Honestly, while I knew we could handle Taylor’s diagnosis, it was hard for me to have people think this wasn’t a big deal, maybe because I try not to make a big deal of it myself. But having your child diagnosed with life-threatening disease that brings with it chronic, life-long implications is hard. It is life-changing. And to hear people say even with good intentions, “Well, at least you can help him”, doesn’t feel good. Yes, I can help him but that doesn’t mean it was easy for any of our family when he was diagnosed. Sometimes my heart does break for Taylor, knowing that this will be his life constantly from now on. Whenever my heart aches for Taylor, I then see how resilient and strong he is and how he’s rocking this T1D thing, and I feel better, have hope and am so proud of him.

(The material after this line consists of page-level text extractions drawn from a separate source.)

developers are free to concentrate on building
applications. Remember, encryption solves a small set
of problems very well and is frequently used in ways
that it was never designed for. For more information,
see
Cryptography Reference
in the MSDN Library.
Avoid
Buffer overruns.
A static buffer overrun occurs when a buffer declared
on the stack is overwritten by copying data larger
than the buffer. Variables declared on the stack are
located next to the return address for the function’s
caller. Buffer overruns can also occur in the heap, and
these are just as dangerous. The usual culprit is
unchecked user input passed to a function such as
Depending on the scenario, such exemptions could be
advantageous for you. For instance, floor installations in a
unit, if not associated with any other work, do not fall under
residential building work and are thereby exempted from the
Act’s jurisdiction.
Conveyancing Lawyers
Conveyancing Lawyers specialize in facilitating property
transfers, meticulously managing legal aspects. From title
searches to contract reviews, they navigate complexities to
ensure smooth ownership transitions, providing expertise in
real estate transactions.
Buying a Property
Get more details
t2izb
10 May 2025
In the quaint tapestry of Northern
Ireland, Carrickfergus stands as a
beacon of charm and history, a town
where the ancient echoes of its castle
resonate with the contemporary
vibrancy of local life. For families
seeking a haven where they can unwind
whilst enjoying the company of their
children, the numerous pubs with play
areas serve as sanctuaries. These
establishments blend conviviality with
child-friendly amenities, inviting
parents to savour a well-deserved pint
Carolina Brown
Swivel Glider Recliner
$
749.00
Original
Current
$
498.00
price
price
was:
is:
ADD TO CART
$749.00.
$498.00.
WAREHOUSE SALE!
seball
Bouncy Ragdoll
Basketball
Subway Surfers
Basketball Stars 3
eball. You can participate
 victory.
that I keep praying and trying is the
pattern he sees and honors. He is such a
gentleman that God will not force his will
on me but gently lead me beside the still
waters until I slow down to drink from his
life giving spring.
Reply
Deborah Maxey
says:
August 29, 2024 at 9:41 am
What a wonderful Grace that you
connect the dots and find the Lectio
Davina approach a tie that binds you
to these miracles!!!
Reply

Hi, I’m Taylor. I am 13. I was diagnosed with T1D last July. I love sports, and play baseball, basketball and football. Football is my favorite. The Green Bay Packers are my #1 team, but recently the Baltimore Ravens have become a close second. Last summer, my family and I had the opportunity to go to a Ravens training camp practice. One of their players, tight end Mark Andrews has T1D and wears the same glucose monitor as me. He and some of the players gave me a letter and some signed stuff. I like reading, drawing and watching movies. In the winter I like to play pond hockey with my family.
I’m a 8th grader at Camels Hump Middle Scholl in Richmond Vermont. If I had to live with only one food, it would have to be Buffalo chicken pizza. My brother and I share a room together and while my mom wishes it was neater, it doesn’t look like a bomb went off in it. It doesn’t matter, we don’t spend a lot of time there.
OK, about my T1D. I don’t have any strong feelings on being diagnosed with Type 1 diabetes. I thought, “Okay, now I have this Type 1”, and I listened to everything everyone told me. Sports is where T1D has changed my life the most. Having T1D means I have to constantly pay attention to my blood sugar while I am playing sports. Starting an hour before I practice or play in games, I have to look at my blood sugar levels and insulin on board and determine a plan. That plan includes when/whether or not to take my pump off during the sports activity, and whether I need a snack before and/or during the practice or game.
Insertion sites (where I inject the canula for my insulin pump) bug me the most about T1D. They hurt going in, because it’s a big needle! And I have to change them every two days, sometimes even more often if a site does not seem to be working properly.
I think my friends understand most of it; a lot of them have relatives or someone else they know with T1D. I would like them to understand that even though I can still do all the same things, I just have to think and plan for how I will take care of my T1D while we do them.
It’s nice having my mom be a nurse and have T1D because she already knows all about it and she’s really helpful, like when she was able to advocate for me getting on a pump sooner! It makes things easier at school since she is the nurse there 3 days a week. My family’s also really good about my T1D.
If I could change one thing about managing my T1D, it would be that I wouldn’t have to change insertion sites or sensors-like I said, they hurt! It’d be great if they would just stay good forever!